====== TESTO DI LETTURA ======

Moro a Via Fani

Via Fani, perché?

E’ il 16 marzo 1978, 09.02 del mattino. 

A Roma, in via Mario Fani, in pochissimi minuti cambia per sempre la storia del nostro Paese. 

Un commando armato riesce a bloccare le due auto con a bordo il Presidente della Democrazia Cristiana e la sua scorta di cinque uomini – due carabinieri e tre poliziotti: 93 tra colpi di mitragliatrice e di pistola riescono nell’incredibile e tragica impresa di uccidere tutti tranne proprio Aldo Moro, che viene prelevato incolume e portato lontano da lì con altre due auto gia pronte a fuggire via dopo l’eccidio. 

Da quel momento scorreranno lenti e vorticosi al contempo i 55 giorni della prigionia di Moro nella ‘prigione del popolo’ delle Brigate Rosse, i più lunghi e intensi della storia repubblicana: una lunga  agonia che accomuna infine il destino di Aldo Moro a quello della Repubblica italiana.

Ed è questo destino (e la sua comprensione) il motivo per il quale, già da sabato scorso, il partito Vita ha organizzato a Roma la prima di tante altre proiezioni del documentario “Non è un caso, Moro” del regista Tommaso Minniti basato sull’indagine del giornalista Paolo Cucchiarelli: vogliamo interrogarci sui tanti  perchè ancora aperti dell’affaire Moro, e sul perché il nostro Paese sia stato destinato a una lenta quanto inesorabile agonia, fino ad oggi.

Perchè quell’eccidio, quel 16 marzo, con quella tragica teatralità? 

Perchè quei lunghi 55 giorni, con la volontà chiara di non volere Aldo Moro libero? 

Perchè quindi lo si è lasciato morire?

Perchè ancora oggi, dopo 45 anni, la verità  è ancora quella di comodo raccontata dal memoriale Morucci e abbracciata dai brigatisti e dalle sentenze dei tribunali?

Perchè la Commissione Moro 2, che ha concluso i suoi lavori nel 2018, ha secretato alcuni documenti evidentemente importanti, per altri trent’anni?

Perchè tutti  i testimoni, dai protagonisti ai comprimari, fanno capire o dichiarano apertamente di non poter dire tutto (e quindi  ci dicono neanche tanto velatamente, di non dire praticamente nulla)?

======

ISTRUZIONI DEL COMPITO. Trascrivi senza modifiche il passo del testo su Moro in via Fani che inizia con le parole "A Roma, in via" e si chiude con le parole "della Repubblica italiana.", comprese.

====== VOCI ======

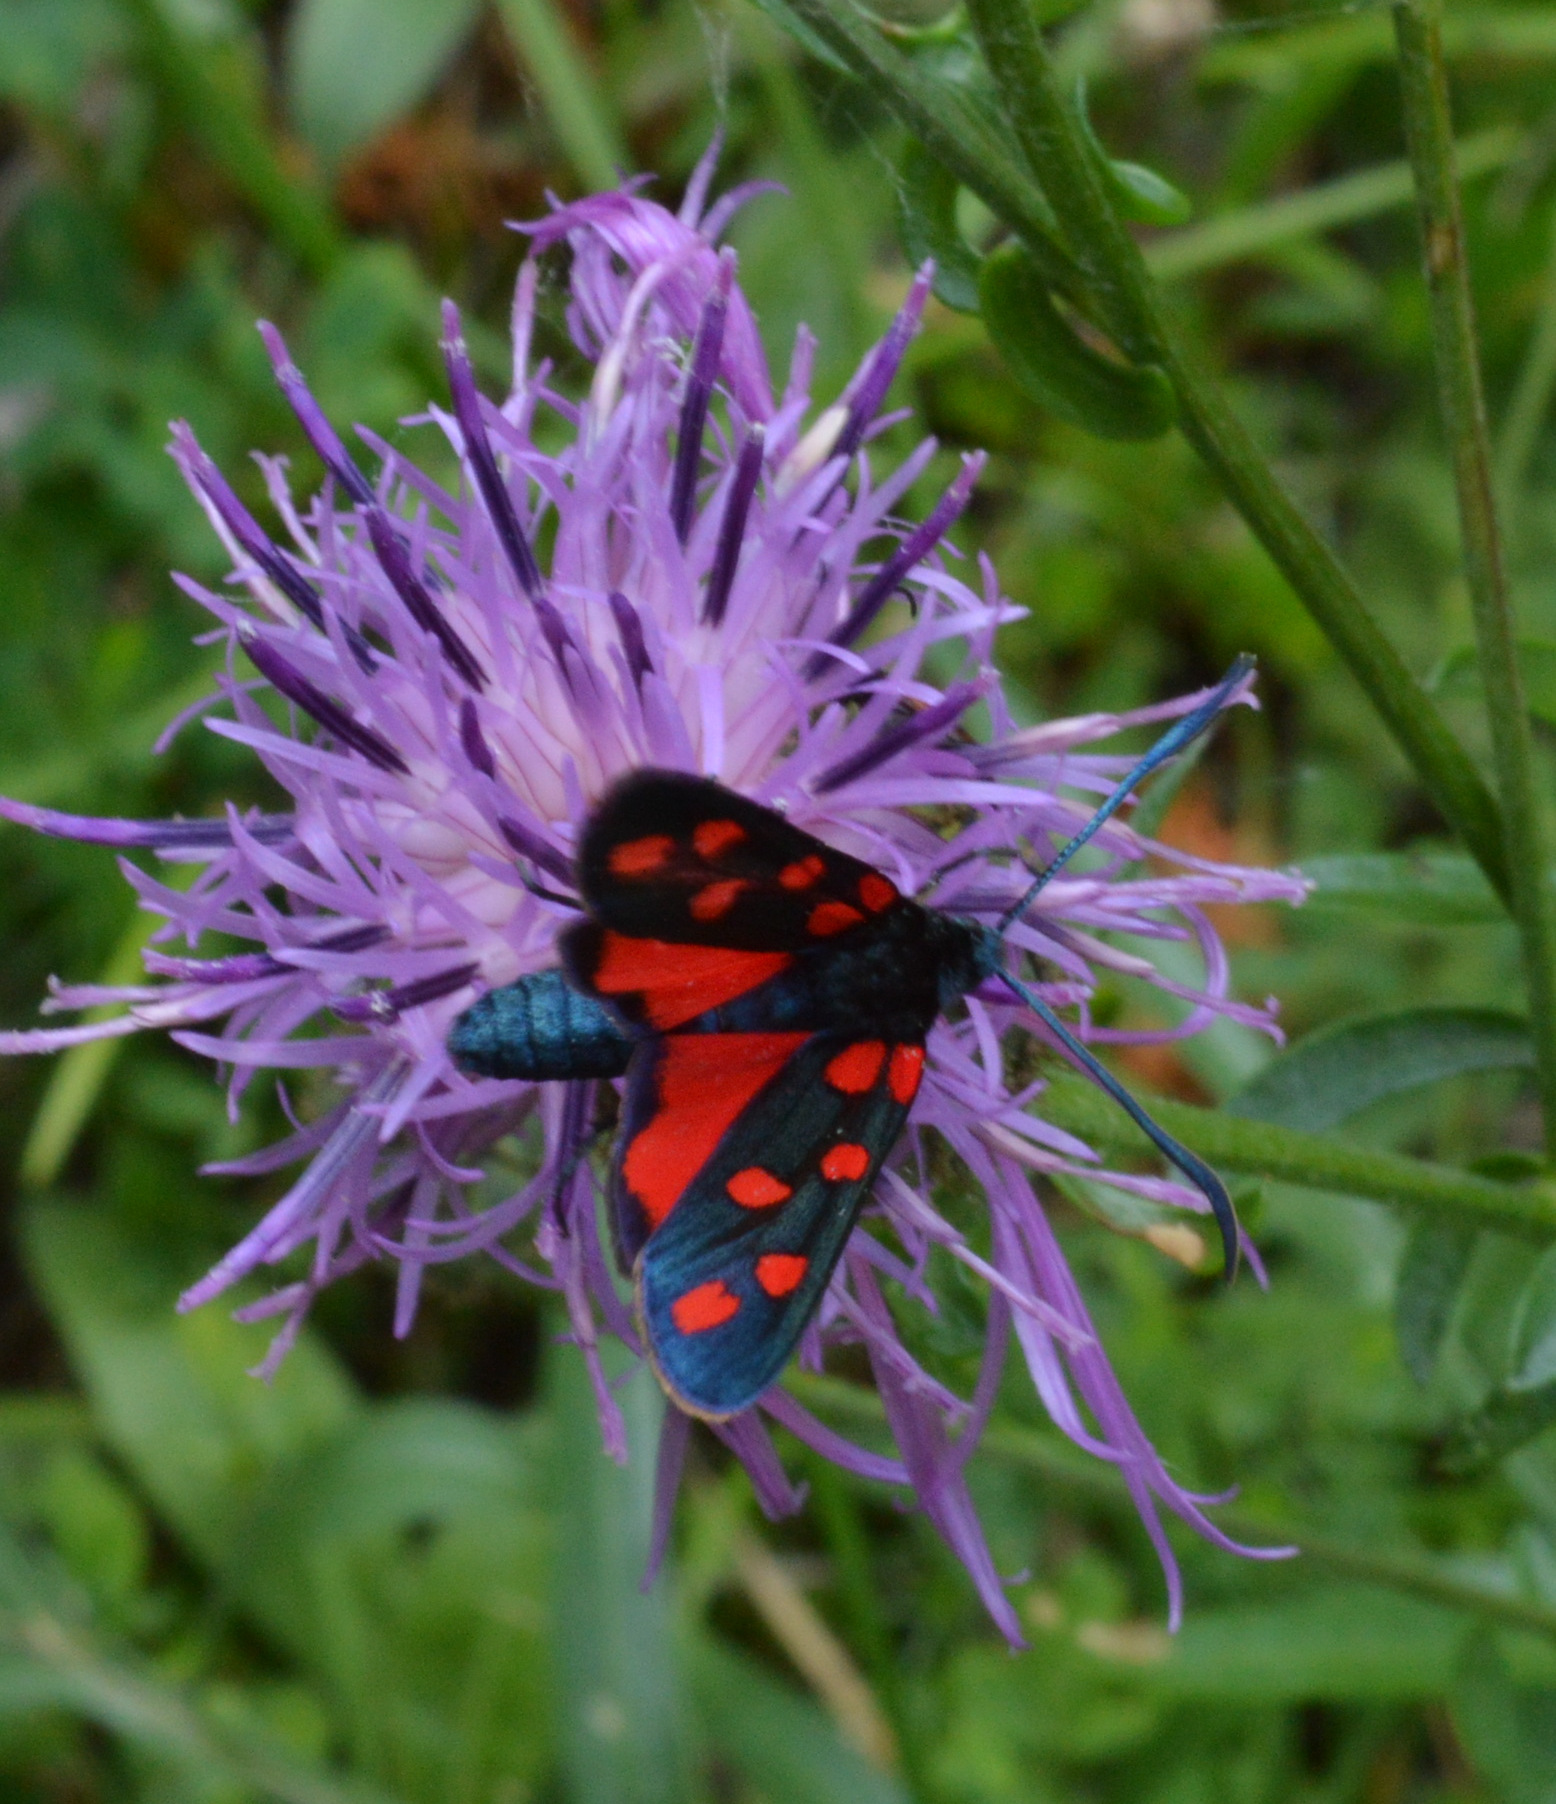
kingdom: Animalia
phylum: Arthropoda
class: Insecta
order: Lepidoptera
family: Zygaenidae
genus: Zygaena
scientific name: Zygaena transalpina
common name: Southern six spot burnet
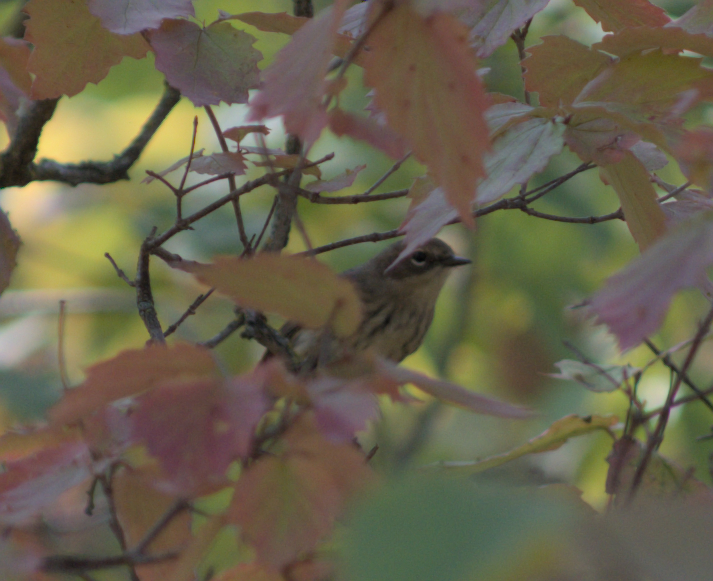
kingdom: Animalia
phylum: Chordata
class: Aves
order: Passeriformes
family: Parulidae
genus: Setophaga
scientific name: Setophaga coronata
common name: Myrtle warbler
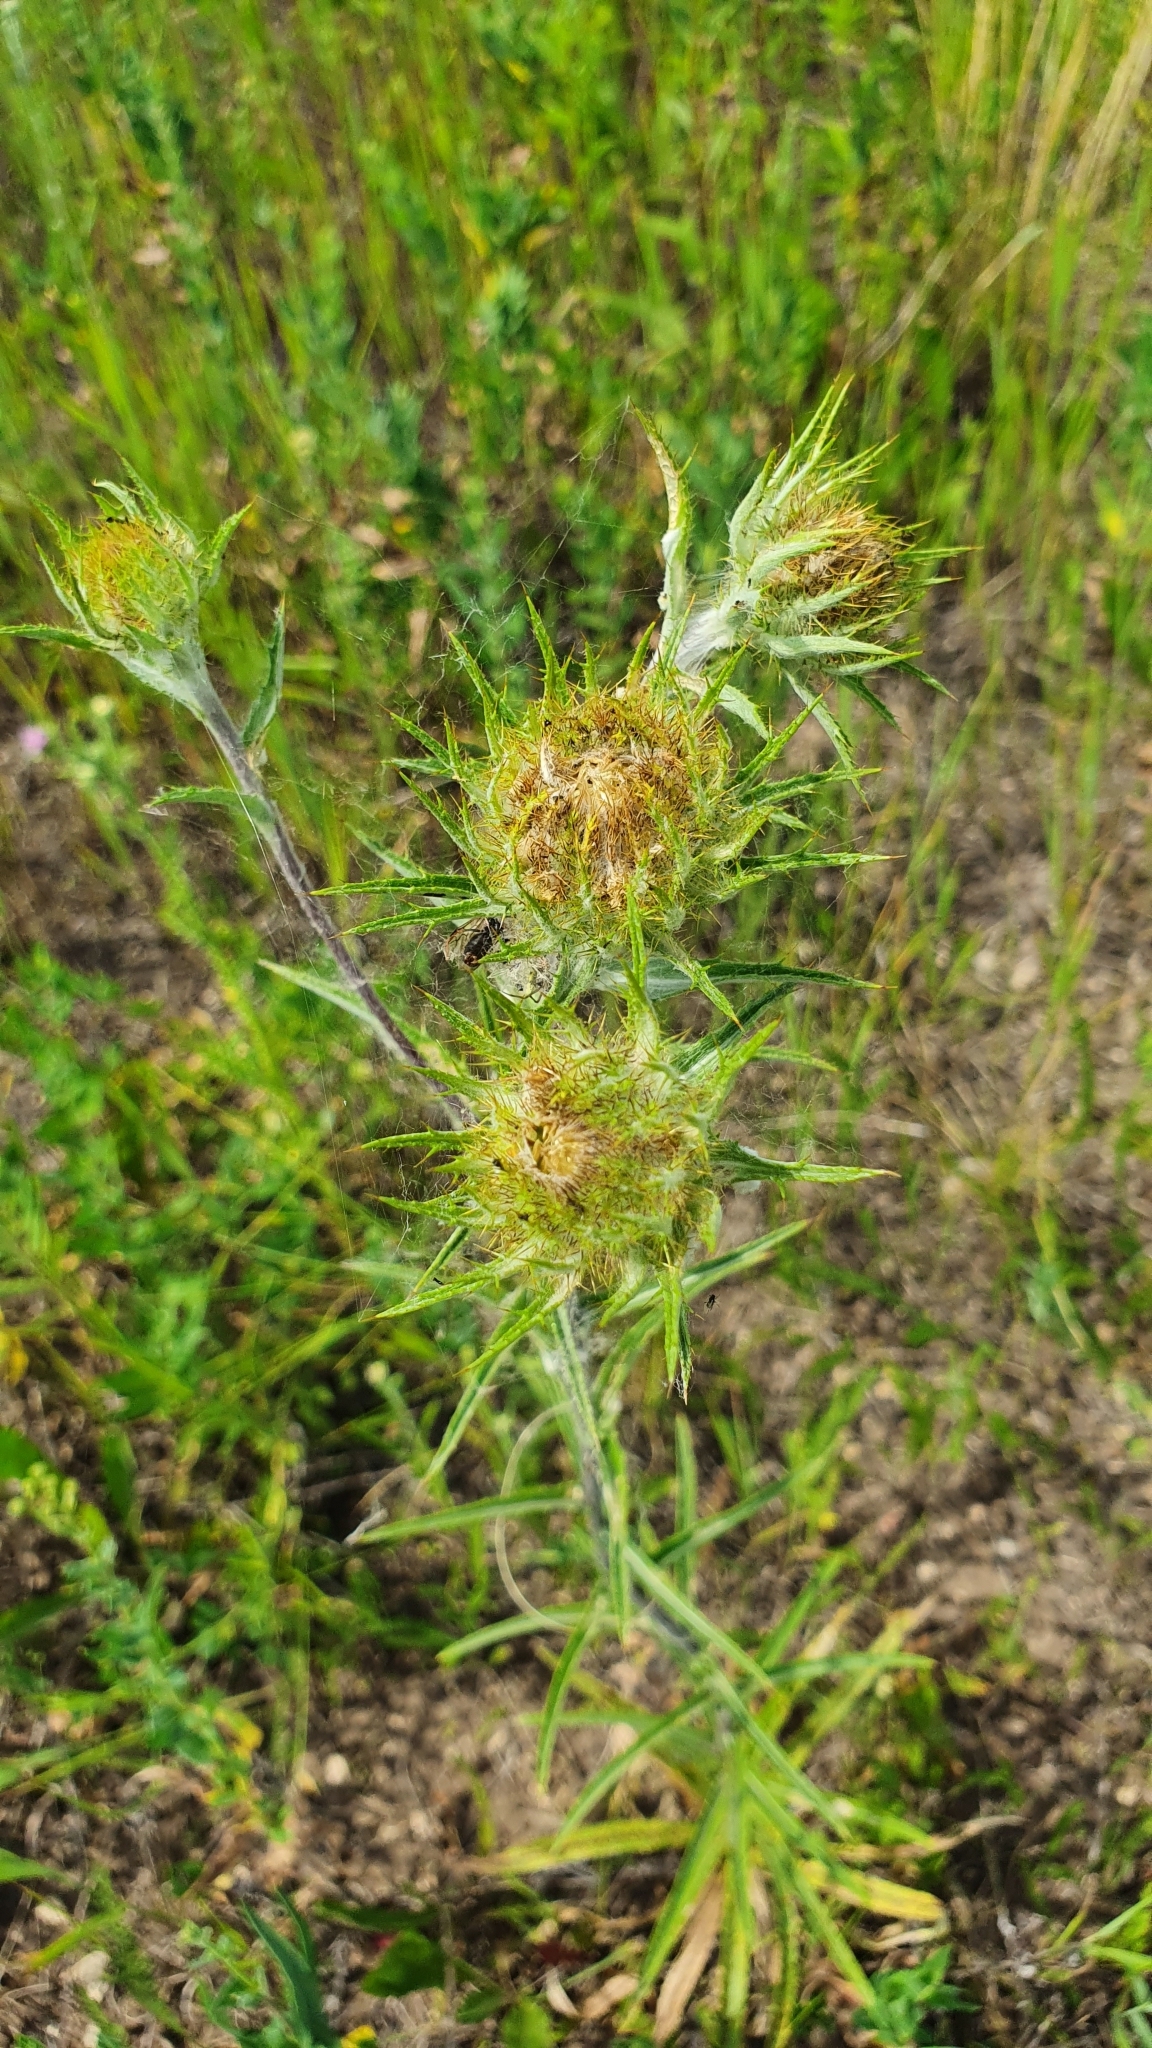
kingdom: Plantae
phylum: Tracheophyta
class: Magnoliopsida
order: Asterales
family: Asteraceae
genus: Carlina
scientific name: Carlina biebersteinii
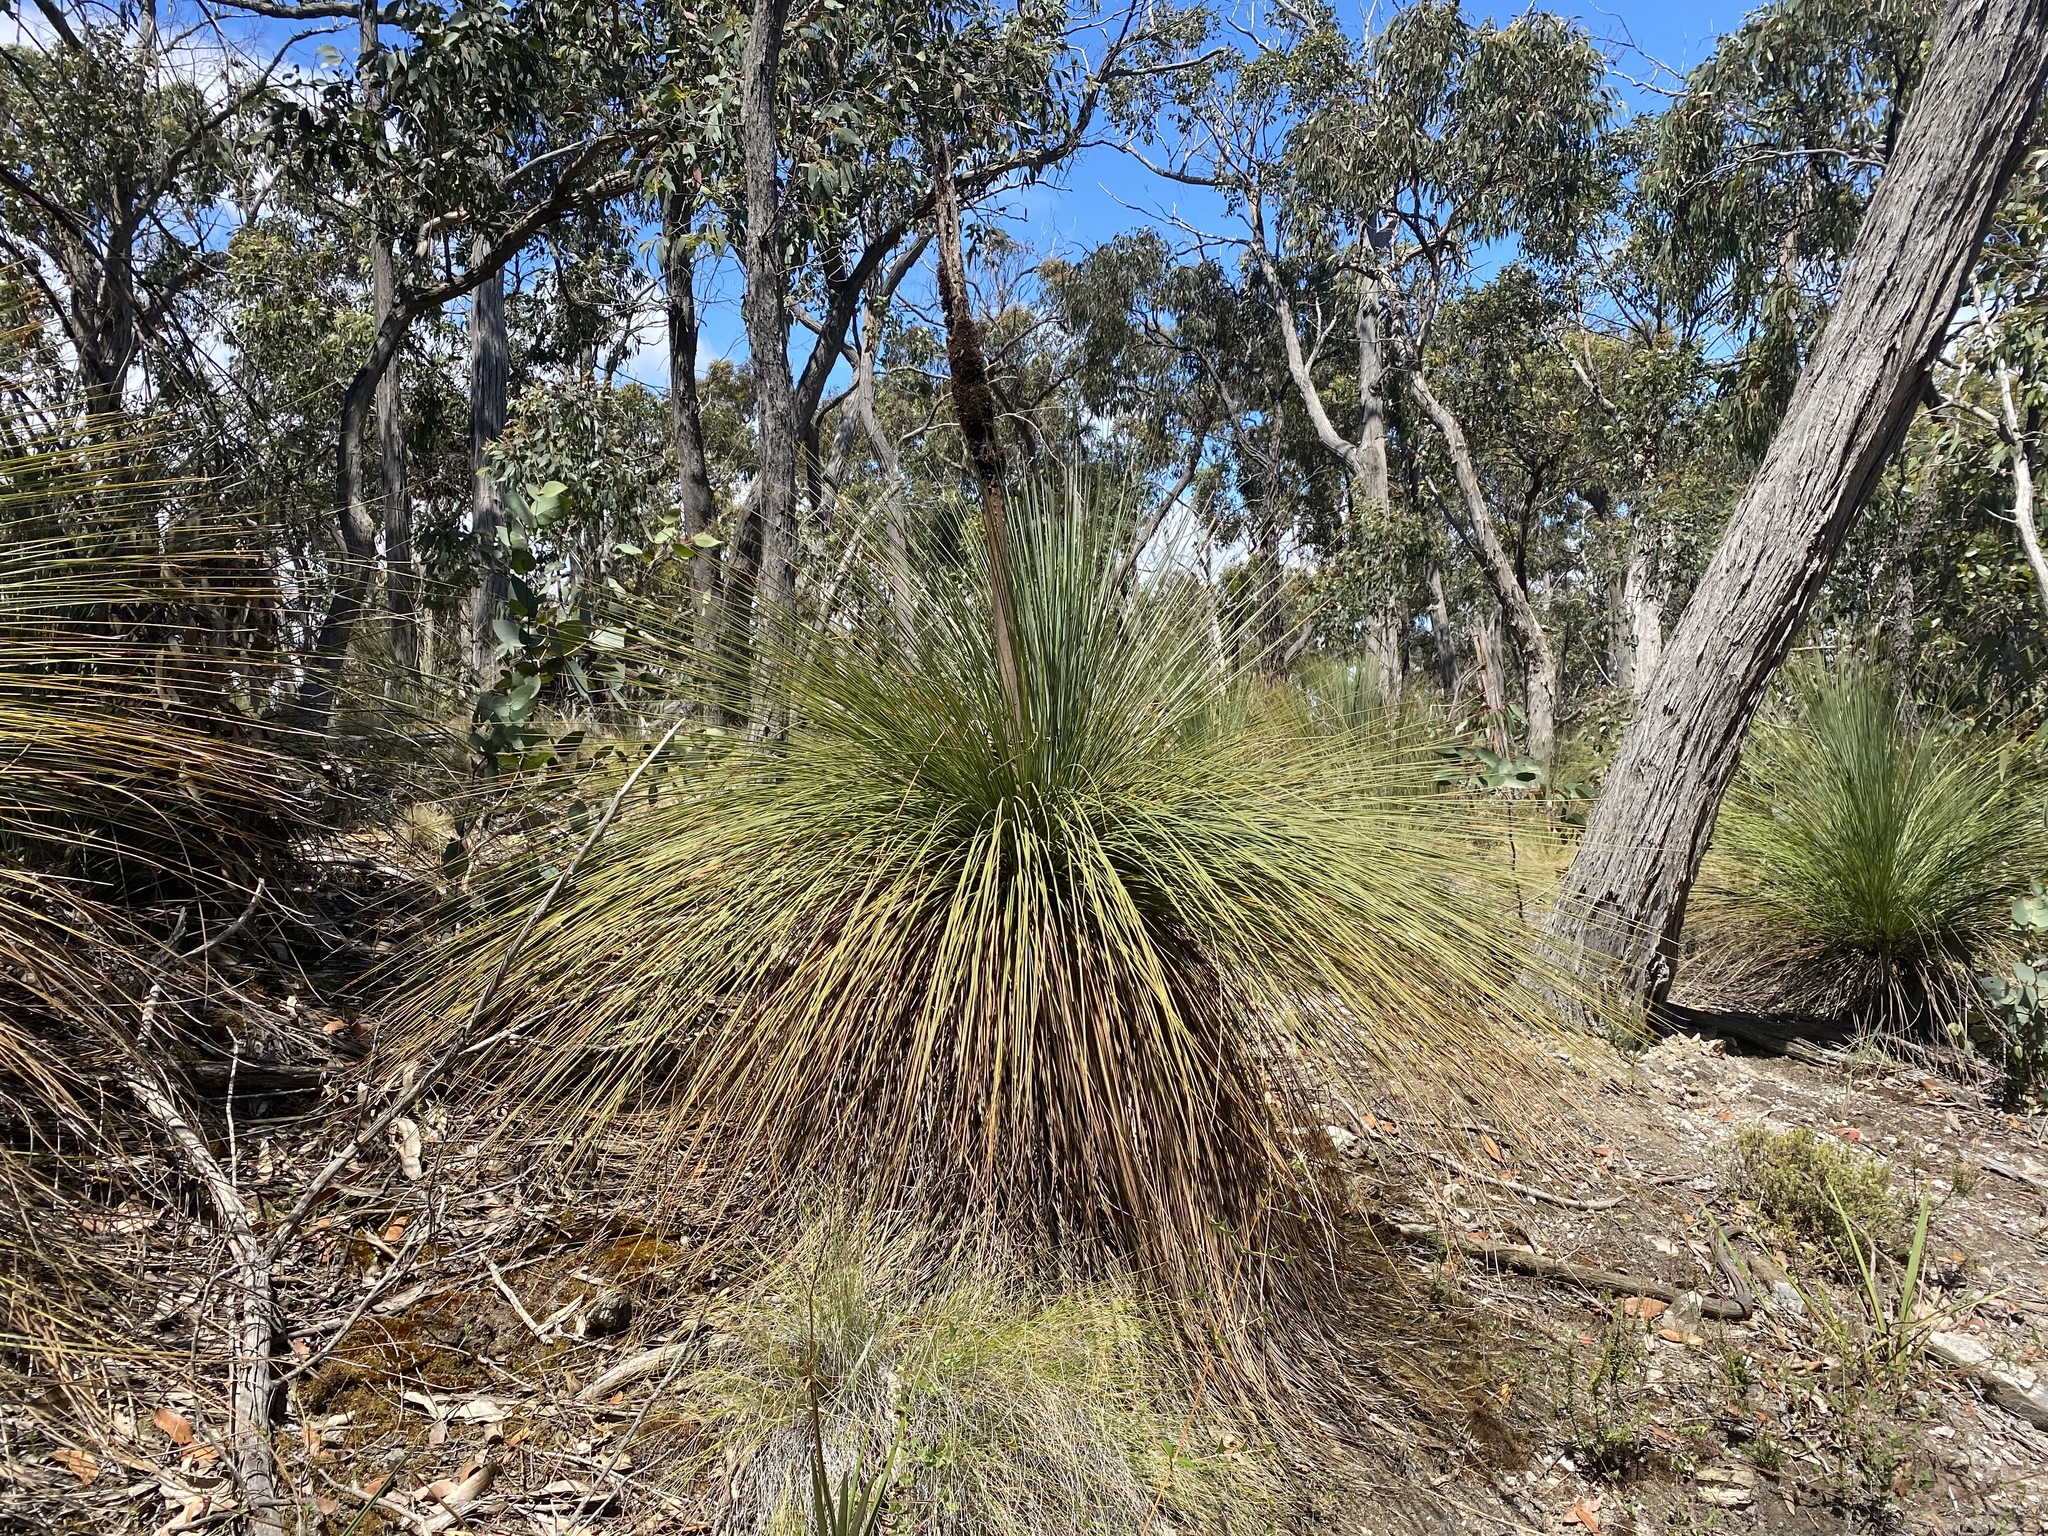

======

RISPOSTA ESERCIZIO.
A Roma, in via Mario Fani, in pochissimi minuti cambia per sempre la storia del nostro Paese. 

Un commando armato riesce a bloccare le due auto con a bordo il Presidente della Democrazia Cristiana e la sua scorta di cinque uomini – due carabinieri e tre poliziotti: 93 tra colpi di mitragliatrice e di pistola riescono nell’incredibile e tragica impresa di uccidere tutti tranne proprio Aldo Moro, che viene prelevato incolume e portato lontano da lì con altre due auto gia pronte a fuggire via dopo l’eccidio. 

Da quel momento scorreranno lenti e vorticosi al contempo i 55 giorni della prigionia di Moro nella ‘prigione del popolo’ delle Brigate Rosse, i più lunghi e intensi della storia repubblicana: una lunga  agonia che accomuna infine il destino di Aldo Moro a quello della Repubblica italiana.